Все это я рассказывал Дэфни, но понимал и еще кое-что, о чем не говорил ей, – в той войне, какую вели мы, от человека требовалась поистине безграничная стойкость. Вначале неведение с успехом заменяло нам силу. Во время первых боевых вылетов мы держались мужественно и твердо, потому что не понимали, что представляет собой опасность. Но постепенно, уясняя, как надо предупреждать возникшую угрозу или бороться с ней, какой бы характер она ни носила, мы быстро усваивали и то, что всех опасностей все равно не избежать – опыт подсказывает, что стоит устранить одну, как появляется другая. Они словно соревновались между собой, а ставкой была наша жизнь, и, должен признать, именно у Мерроу я научился интуитивно отражать возникающую опасность, что и помогло мне – какая ирония судьбы! – пережить его.
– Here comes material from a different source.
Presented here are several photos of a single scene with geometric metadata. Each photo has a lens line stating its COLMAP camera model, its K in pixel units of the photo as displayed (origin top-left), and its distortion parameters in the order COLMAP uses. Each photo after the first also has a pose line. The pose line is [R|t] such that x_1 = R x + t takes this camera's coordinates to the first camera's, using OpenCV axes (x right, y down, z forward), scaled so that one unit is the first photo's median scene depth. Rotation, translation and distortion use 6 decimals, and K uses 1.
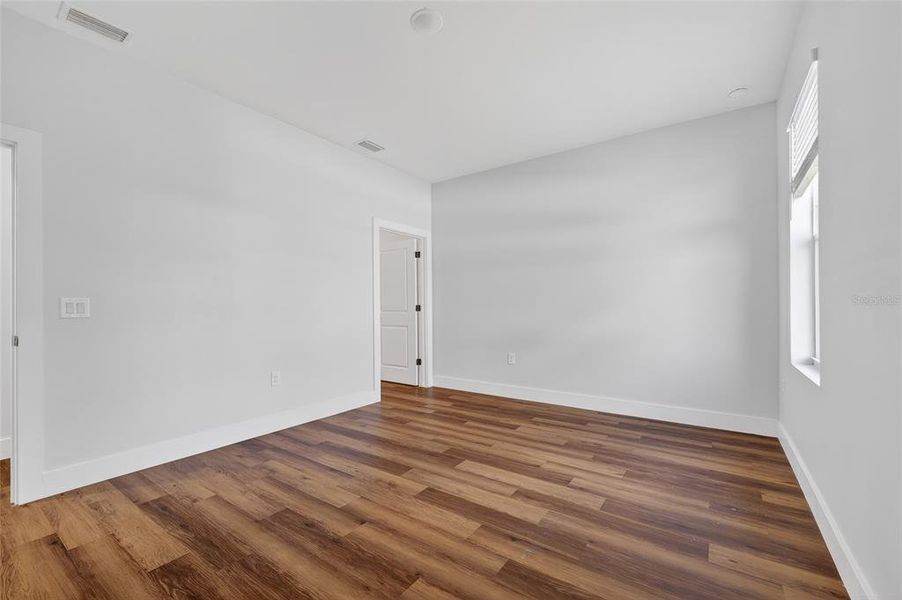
lens RADIAL K [[360.1, 0, 462.4], [0, 360.1, 303.3], [0, 0, 1]] dist [0.000267, 0.000046]
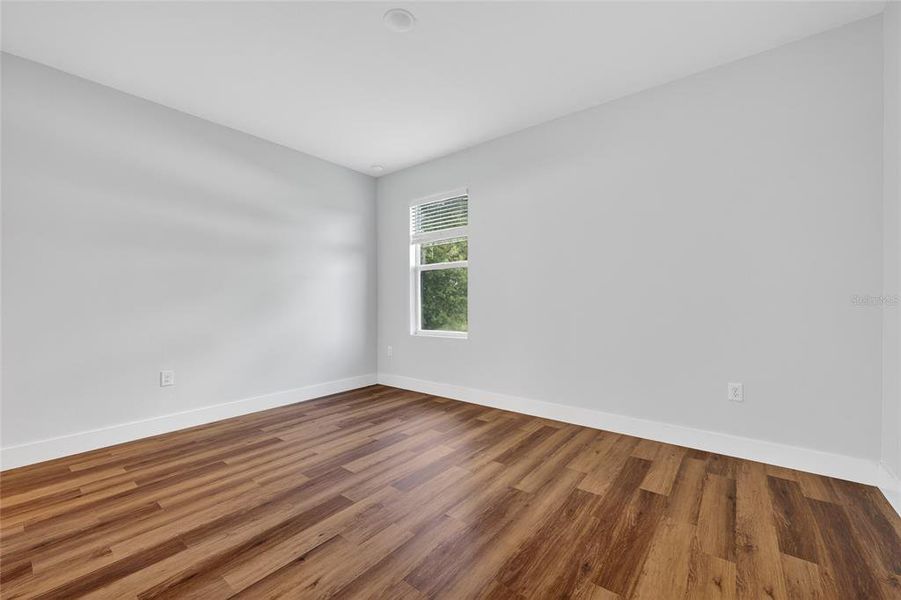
lens RADIAL K [[375.3, 0, 450.5], [0, 375.3, 300.0], [0, 0, 1]] dist [0.001108, -0.000040]
pose [[0.075402, 0.010138, 0.997102, -0.801349], [-0.000187, 0.999948, -0.010153, 0.013367], [-0.997153, 0.000579, 0.075400, 0.553368]]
Потом я заговорил о том, как часто мы допускаем оплошности и даже серьезные ошибки и к чему они приводят, когда под вами двадцать с лишним футов и ваши бомбы, предназначенные для какого-нибудь важного промышленного центра противника, падают не на него, а на жилые дома. Краешком сознания, вероятно, я все еще помнил про беднягу отца Дэфни, заколоченные окна и пустые коробки домов, которые мы видели в то утро, во время поездки в автобусе. Я прямо заявил, что мне все больше претит убийство. Плохо, когда мы убивали немцев, но еще хуже, когда убивали французов, бельгийцев, голландцев. Я сказал, что меня воспитывали в умеренно буржуазной строгости, что мои родители были добрыми людьми, хотя и не до приторности, и что природа наделила меня довольно общительным характером и той добропорядочностью, которой обладали до службы в армии многие наши офицеры и солдаты. В армии, где нет ничего святого, где поощряются жестокость и распущенность, а человеколюбие и нравственность ценятся не дороже куриного помета, я довольно легко отказался от многого из того, что именуется порядочностью, постоянно прибегал, как и мои приятели, к нецензурным словечкам и выражениям, пьянствовал, развратничал и любой ценой добивался удовлетворения своих прихотей. Но оставалось кое-что такое, чего я не мог переступить, как бы меня ни толкали обстоятельства, прежде всего – убийство. Чего проще – жить с друзьями и не мешать им жить; куда сложнее – убивать, даже врагов, чтобы жить самому. Я начинал войну без особой уверенности, что немцы действительно представляют какую-то угрозу для меня или для моего образа жизни; я переслушал об этом великое множество разговоров, читал в газетах, но ни тогда, ни теперь не верил в реальность такой угрозы, даже после того, как увидел утром руины Лондона. Своими мыслями я попытался поделиться с Дэфни.
– Счастливчик, – сказала она, снова поглаживая меня по лицу; на какое-то мгновение этот массаж показался мне чем-то вроде тех дешевых лекций, что часто устраивались в наших ВВС для политической обработки личного состава, ну, и для того, разумеется, чтобы рассеять личные мои сомнения; Дэфни, как англичанка, потерявшая по вине немцев отца и возлюбленного, тоже была заинтересована в том, чтобы укрепить мой высокий боевой дух.
– Это почему же счастливчик? – грубо спросил я.
– Потому, что ты не такой, как некоторые другие.
Внезапно мне захотелось немножко поссориться.
– Черт побери, что, собственно, ты хочешь сказать?
– Кое-кто из них воспринял войну как разрешение.
– Уж не на охоту ли? – Я пытался иронизировать.
– Вот именно, – спокойно ответила Дэфни. – Война для них легализует и даже облагораживает все, что бы они ни делали.
– Кто это «они»?
– Ну, уж я-то их знаю. Я сделала ошибку, влюбившись в одного из них. – Она перестала гладить меня по лицу.
– Да ну же, Дэф! – попросил я; ее пальцы снова пришли в движение, и я понял, что их теплое прикоснование гораздо важнее для меня, чем все земные беды. Я потерял интерес к разговору, прижался головой к упругому животу Дэфни и чуть не прослушал то, что она сказала дальше.
– Ты должен бы знать одного из них.
Конечно, она имела в виду Мерроу. Так моя Дэфни, уже составив мнение о моем командире, бросила намек, и жаль, что я не обратил на него особого внимания.
Если бы я вдумался в ее слова, если бы не впал в блаженное полусонное состояние, убаюканный прикосновением ее пальцев, гладивших меня по виску, я бы значительно раньше раскусил Мерроу и не был бы так потрясен жесточайшим разочарованием и внезапной решительной переменой в моем отношении к нему незадолго до конца нашего пребывания в Англии.